Nun könnte man meinen, die Netzwerk-Spieler traten in diversen Sportsimulationen gegeneinander an, vielleicht im Fußball-Simulator, bei einem Rennspiel oder sonst einer Sport-Adaption. Weit gefehlt. Zwar gab es sehr früh auch schon solche Multiplayer-Spiele, den Löwenanteil bildeten jedoch so genannte Ego-Shooter: „Doom“ und „Quake“ gehören zu den Klassikern. Deren Szenarien haben weniger mit Sport als mit Science-Fiction-Krieg zu tun. In „Doom“ zum Beispiel schleicht der Spieler in der Rolle eines „Space Marines“ durch ein Gänge-Gewirr und steuert seine Figur in der Ego-Perspektive durch verschiedene Szenarien. Der Clou: Was die Figur sieht, sieht der Spieler – er schlüpft sozusagen in das Blickfeld seines Avatars. Die Hintergrundhandlung ist so verstörend wie das Spielziel (alle Feinde töten) einfach: Nach missglückten Experimenten auf dem Gebiet der Teleportation öffnet die Menschheit versehentlich das Tor zur Hölle. Es folgt einen Dämonen-Invasion, die der Spieler bekämpfen muss. Einem ähnlichen Strickmuster folgt „Quake“. Die ausufernde Gewalt und Horrorszenarien im Spielverlauf brachte den Spielen wenigstens das Prädikat „umstritten“ ein.
Angesichts der aktuellen Tactic-Shooter, wo nicht mehr auf höllische Phantasie-Gestalten, sondern auf sehr realistisch agierende Menschen geschossen wird, locken diese beiden Szenarien kaum noch eine Behörde hinter dem Ofen hervor. Das Spiel der Stunde heißt „Counter Strike“ und wird weltweit bei Turnieren gespielt. Weitere aktuelle Spiele sind unter anderem StarCraft (Science-Fiction-Strategie), „Hearthstone“ (Fantasy), Fifa 15 (Fußball-Simulation) oder League Of Legends (Fantasy). Auch in Sachen Merchandise hat sich in den letzten Jahren viel getan. Die meisten Teams die an den Meisterschaften teilnehmen, werden von Sponsoren mit allem ausgestattet was benötigt wird. Hier gibt es einen Gamingstuhl, der auf solchen Turnieren gerne eingesetzt wird.

* Übungsdaten *
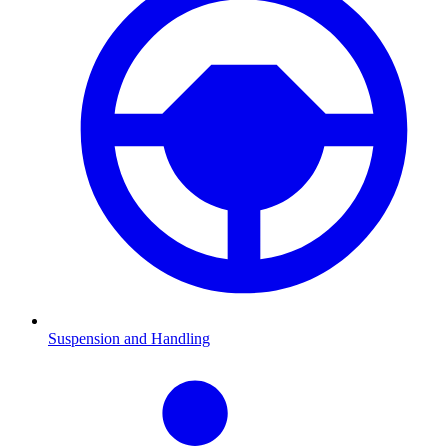
Suspension and Handling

* Aufgabenstellung *
Aktualisiere im Text über Multiplayer-Spiele den Abschnitt von „Angesichts der aktuellen“ bis „gerne eingesetzt wird.“, indem du „Gamingstuhl“ durch „Gaming-Stuhl“ ersetzt. Gib den ganzen Abschnitt in der neuen Fassung wieder.

* Deine Lösung *
Angesichts der aktuellen Tactic-Shooter, wo nicht mehr auf höllische Phantasie-Gestalten, sondern auf sehr realistisch agierende Menschen geschossen wird, locken diese beiden Szenarien kaum noch eine Behörde hinter dem Ofen hervor. Das Spiel der Stunde heißt „Counter Strike“ und wird weltweit bei Turnieren gespielt. Weitere aktuelle Spiele sind unter anderem StarCraft (Science-Fiction-Strategie), „Hearthstone“ (Fantasy), Fifa 15 (Fußball-Simulation) oder League Of Legends (Fantasy). Auch in Sachen Merchandise hat sich in den letzten Jahren viel getan. Die meisten Teams die an den Meisterschaften teilnehmen, werden von Sponsoren mit allem ausgestattet was benötigt wird. Hier gibt es einen Gaming-Stuhl, der auf solchen Turnieren gerne eingesetzt wird.